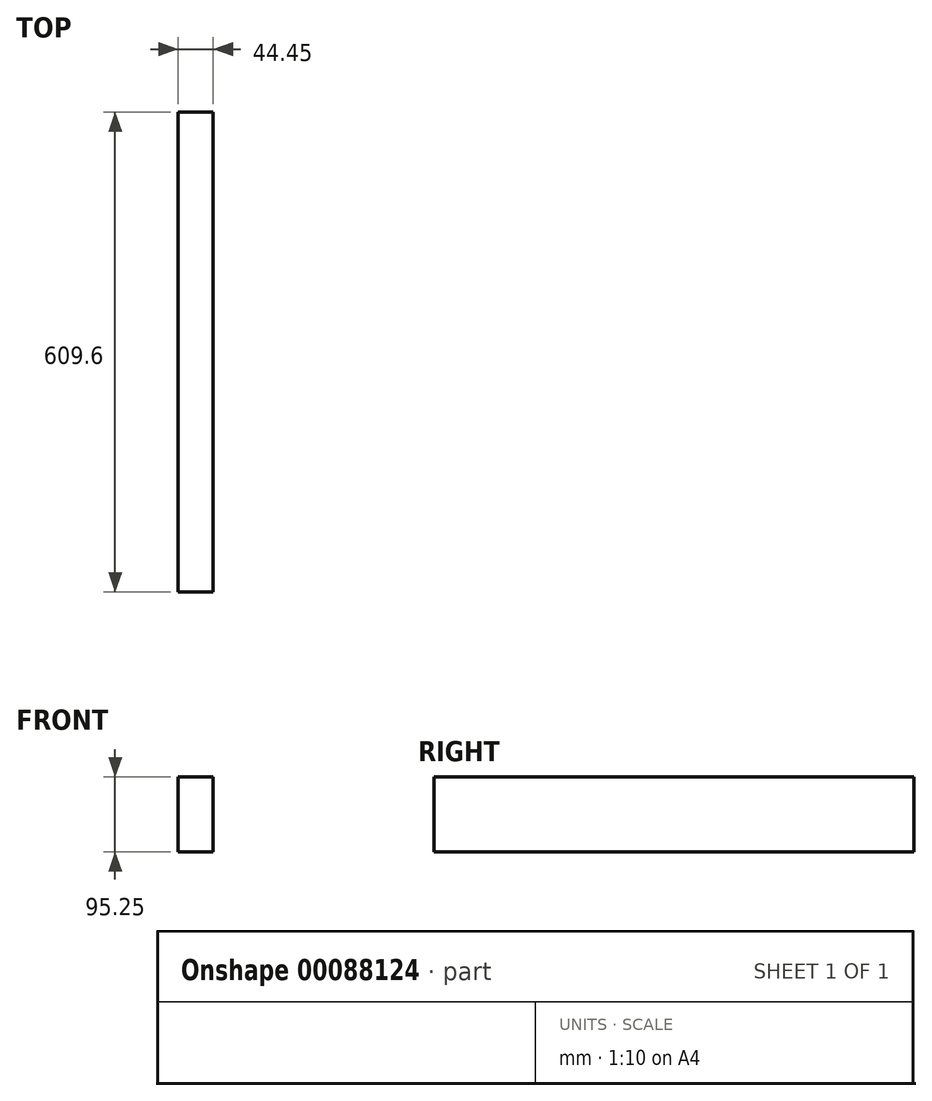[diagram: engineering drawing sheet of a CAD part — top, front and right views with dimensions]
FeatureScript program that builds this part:
annotation { "Feature Type Name" : "Feature", "Feature Type Description" : "" }
export const myFeature = defineFeature(function(context is Context, id is Id, definition is map)
    precondition{}
    {
        {
            var Q0;
            Q0=qCreatedBy(makeId("Front.planeOp"),FACE);
            var sketch = newSketch(context, id + "F0", { "sketchPlane" : qUnion([Q0])});
            skLineSegment(sketch, "E0.bottom", {"start": v(0, 0) * mm, "end": v(44.45, 0) * mm});
            skLineSegment(sketch, "E0.top", {"start": v(0, 95.25) * mm, "end": v(44.45, 95.25) * mm});
            skLineSegment(sketch, "E0.left", {"start": v(0, 0) * mm, "end": v(0, 95.25) * mm});
            skLineSegment(sketch, "E0.right", {"start": v(44.45, 0) * mm, "end": v(44.45, 95.25) * mm});
            skSolve(sketch);
        }
        {
            var Q0;
            Q0=makeQuery(id+"F0.imprint","IMPRINT",FACE,{"disambiguationData":[TD([[makeQuery(id+"F0.imprint","IMPRINT",EDGE,{"derivedFrom":sQuery(id+"F0.wireOp",EDGE,"E0.bottom")}),1.0]])]});
            extrude(context, id + "F1", {"entities" : qUnion([Q0]), "depth" : 609.6 * mm});
        }
    });
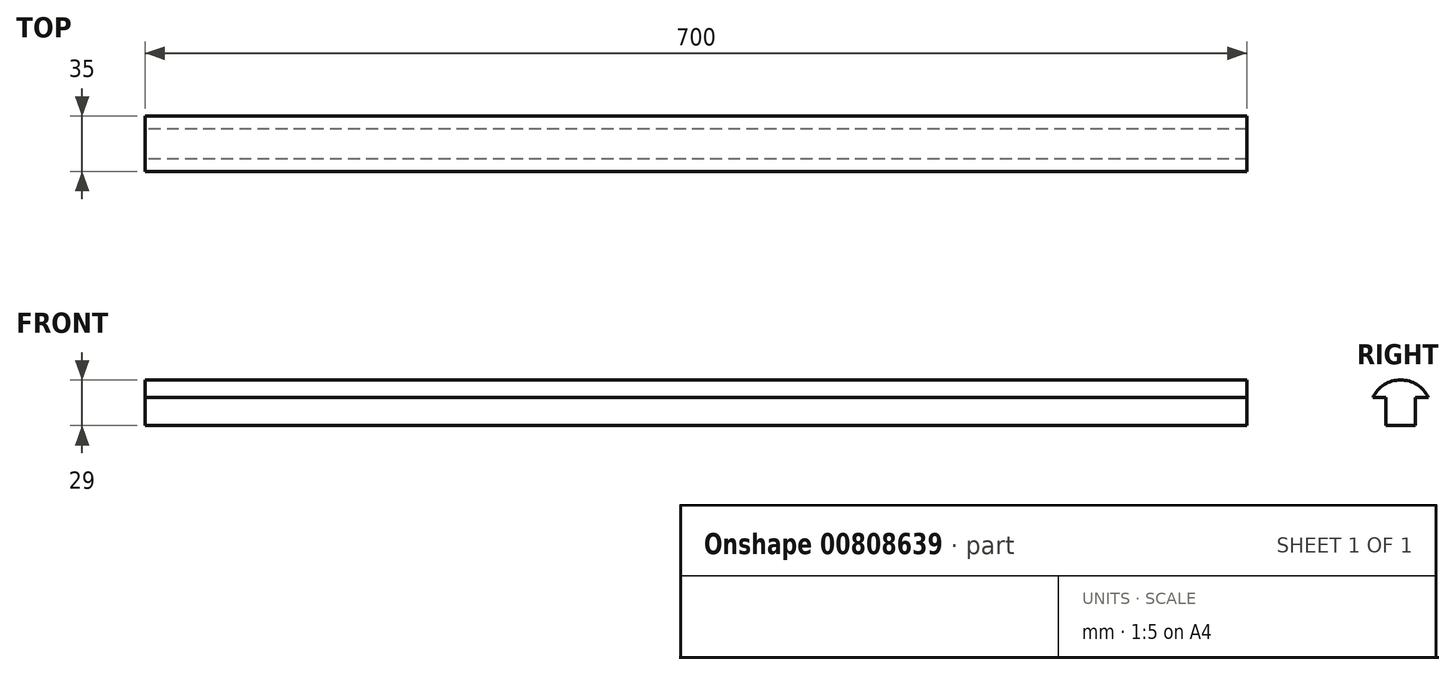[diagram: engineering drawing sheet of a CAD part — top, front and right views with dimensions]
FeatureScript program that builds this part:
annotation { "Feature Type Name" : "Feature", "Feature Type Description" : "" }
export const myFeature = defineFeature(function(context is Context, id is Id, definition is map)
    precondition{}
    {
        {
            var Q0;
            Q0=qCreatedBy(makeId("Right.planeOp"),FACE);
            var sketch = newSketch(context, id + "F0", { "sketchPlane" : qUnion([Q0])});
            skLineSegment(sketch, "E0.bottom", {"start": v(9.5, 9) * mm, "end": v(-9.5, 9) * mm});
            skLineSegment(sketch, "E0.top", {"start": v(9.5, -9) * mm, "end": v(-9.5, -9) * mm});
            skLineSegment(sketch, "E0.left", {"start": v(9.5, 9) * mm, "end": v(9.5, -9) * mm});
            skLineSegment(sketch, "E0.right", {"start": v(-9.5, 9) * mm, "end": v(-9.5, -9) * mm});
            skPoint(sketch, "E0.middle", {"position": v(0, 0) * mm});
            skLineSegment(sketch, "E1", {"start": v(9.5, 9) * mm, "end": v(17.5, 9) * mm});
            skLineSegment(sketch, "E2", {"start": v(-9.5, 9) * mm, "end": v(-17.5, 9) * mm});
            skLineSegment(sketch, "E3", {"start": v(0, 9) * mm, "end": v(0, 20) * mm});
            skArc(sketch, "E4", {"start": v(17.5, 9) * mm, "mid": v(0, 20) * mm, "end": v(-17.5, 9) * mm});
            skLineSegment(sketch, "E5", {"start": v(0, 0) * mm, "end": v(0, -9) * mm});
            skSolve(sketch);
        }
        {
            var Q0;
            Q0 = qSketchRegion(id + "F0", true);
            extrude(context, id + "F1", {"entities" : qUnion([Q0]), "endBound" : BoundingType.SYMMETRIC, "depth" : 700 * mm, "offsetDistance" : 25 * mm});
        }
    });
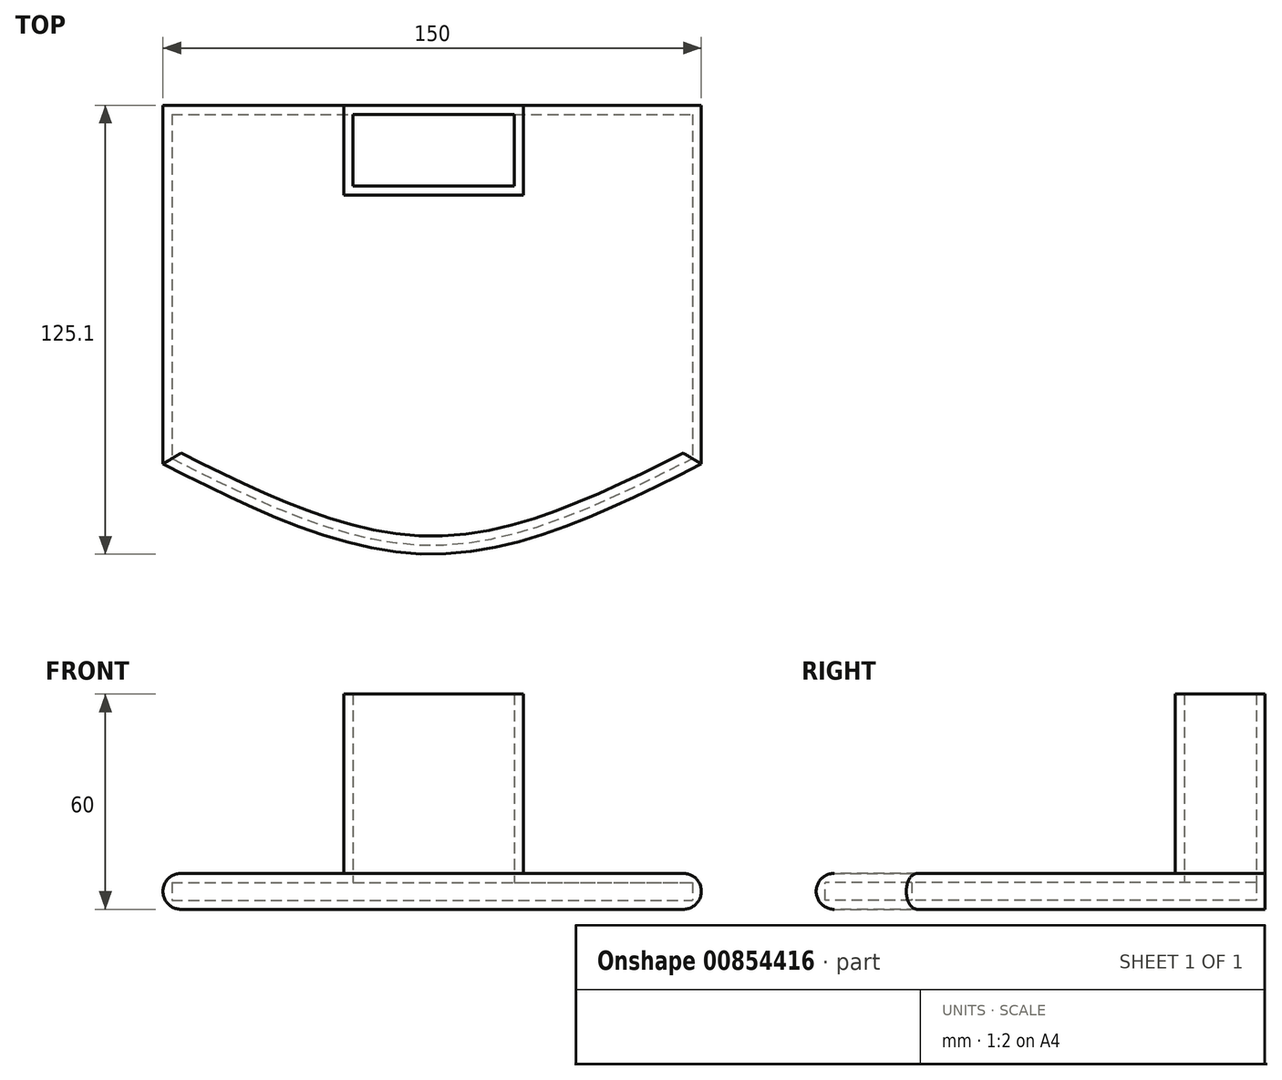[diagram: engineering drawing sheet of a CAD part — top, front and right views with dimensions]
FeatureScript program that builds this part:
annotation { "Feature Type Name" : "Feature", "Feature Type Description" : "" }
export const myFeature = defineFeature(function(context is Context, id is Id, definition is map)
    precondition{}
    {
        {
            var Q0;
            Q0=qCreatedBy(makeId("Top.planeOp"),FACE);
            var sketch = newSketch(context, id + "F0", { "sketchPlane" : qUnion([Q0])});
            skLineSegment(sketch, "E0.bottom", {"start": v(-75, 50) * mm, "end": v(75, 50) * mm});
            skLineSegment(sketch, "E0.left", {"start": v(-75, 50) * mm, "end": v(-75, -50) * mm});
            skLineSegment(sketch, "E0.right", {"start": v(75, 50) * mm, "end": v(75, -50) * mm});
            skFitSpline(sketch, "E1", {"points": [v(-75, -50) * mm, v(0, -75.1) * mm, v(75, -50) * mm], "startDerivative": vector(150, -75.3) * mm, "endDerivative": vector(150, 75.3) * mm});
            skSolve(sketch);
        }
        {
            var Q0;
            Q0=makeQuery(id+"F0.imprint","IMPRINT",FACE,{"disambiguationData":[TD([[makeQuery(id+"F0.imprint","IMPRINT",EDGE,{"derivedFrom":sQuery(id+"F0.wireOp",EDGE,"E0.bottom")}),-1.0]])]});
            extrude(context, id + "F1", {"entities" : qUnion([Q0]), "depth" : 10 * mm, "offsetDistance" : 25 * mm});
        }
        {
            var Q0;
            Q0=makeQuery(id+"F1.opExtrude","CAP_FACE",FACE,{"disambiguationData":[OSD([sQuery(id+"F0.wireOp",EDGE,"E0.bottom"),sQuery(id+"F0.wireOp",EDGE,"E0.left"),sQuery(id+"F0.wireOp",EDGE,"E0.right"),sQuery(id+"F0.wireOp",EDGE,"E1")])],"isStart":false});
            var sketch = newSketch(context, id + "F2", { "sketchPlane" : qUnion([Q0])});
            skLineSegment(sketch, "E2.bottom", {"start": v(-24.55, 50) * mm, "end": v(25.45, 50) * mm});
            skLineSegment(sketch, "E2.top", {"start": v(-24.55, 25) * mm, "end": v(25.45, 25) * mm});
            skLineSegment(sketch, "E2.left", {"start": v(-24.55, 50) * mm, "end": v(-24.55, 25) * mm});
            skLineSegment(sketch, "E2.right", {"start": v(25.45, 50) * mm, "end": v(25.45, 25) * mm});
            skSolve(sketch);
        }
        {
            var Q0;
            Q0=makeQuery(id+"F2.imprint","IMPRINT",FACE,{"disambiguationData":[TD([[makeQuery(id+"F2.imprint","IMPRINT",EDGE,{"derivedFrom":sQuery(id+"F2.wireOp",EDGE,"E2.bottom")}),-1.0]])]});
            extrude(context, id + "F3", {"entities" : qUnion([Q0]), "operationType" : NewBodyOperationType.ADD, "depth" : 50 * mm, "offsetDistance" : 25 * mm});
        }
        {
            var Q0;
            Q0=makeQuery(id+"F3.opExtrude","CAP_FACE",FACE,{"disambiguationData":[OSD([sQuery(id+"F2.wireOp",EDGE,"E2.bottom"),sQuery(id+"F2.wireOp",EDGE,"E2.top"),sQuery(id+"F2.wireOp",EDGE,"E2.left"),sQuery(id+"F2.wireOp",EDGE,"E2.right")])],"isStart":false});
            shell(context, id + "F4", {"entities" : qUnion([Q0]), "thickness" : 2.5 * mm});
        }
        {
            var Q0;
            Q0=makeQuery(id+"F1.opExtrude","CAP_EDGE",EDGE,{"disambiguationData":[OSD([sQuery(id+"F0.wireOp",EDGE,"E1")])],"isStart":false});
            var Q1;
            Q1=makeQuery(id+"F1.opExtrude","CAP_EDGE",EDGE,{"disambiguationData":[OSD([sQuery(id+"F0.wireOp",EDGE,"E1")])],"isStart":true});
            var Q2;
            Q2=makeQuery(id+"F1.opExtrude","CAP_EDGE",EDGE,{"disambiguationData":[OSD([sQuery(id+"F0.wireOp",EDGE,"E0.left")])],"isStart":false});
            var Q3;
            Q3=makeQuery(id+"F1.opExtrude","CAP_EDGE",EDGE,{"disambiguationData":[OSD([sQuery(id+"F0.wireOp",EDGE,"E0.left")])],"isStart":true});
            var Q4;
            Q4=makeQuery(id+"F1.opExtrude","CAP_EDGE",EDGE,{"disambiguationData":[OSD([sQuery(id+"F0.wireOp",EDGE,"E0.right")])],"isStart":true});
            var Q5;
            Q5=makeQuery(id+"F1.opExtrude","CAP_EDGE",EDGE,{"disambiguationData":[OSD([sQuery(id+"F0.wireOp",EDGE,"E0.right")])],"isStart":false});
            var Q6;
            Q6=makeQuery(id+"F3.opExtrude","CAP_EDGE",EDGE,{"disambiguationData":[OSD([sQuery(id+"F2.wireOp",EDGE,"E2.top")])],"isStart":true});
            fillet(context, id + "F5", {"entities" : qUnion([Q0, Q1, Q2, Q3, Q4, Q5, Q6]), "radius" : 5 * mm, "tangentPropagation" : true, "allowEdgeOverflow" : false});
        }
    });
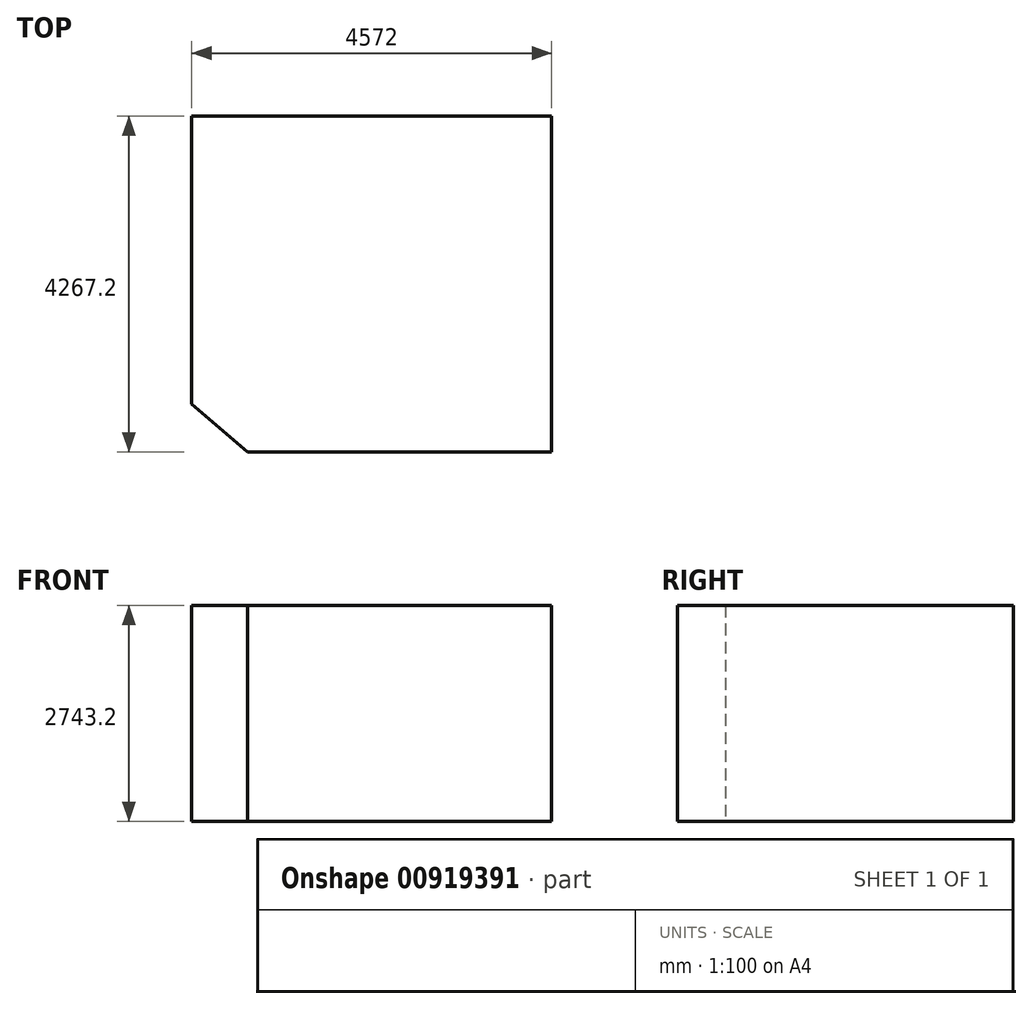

________________________

Extract from the material above every line that contains the string "qCreatedBy", matching case exactly.

            Q0=qCreatedBy(makeId("Front.planeOp"),FACE);
            Q0=qCreatedBy(makeId("Right.planeOp"),FACE);
            Q0=qCreatedBy(makeId("Top.planeOp"),FACE);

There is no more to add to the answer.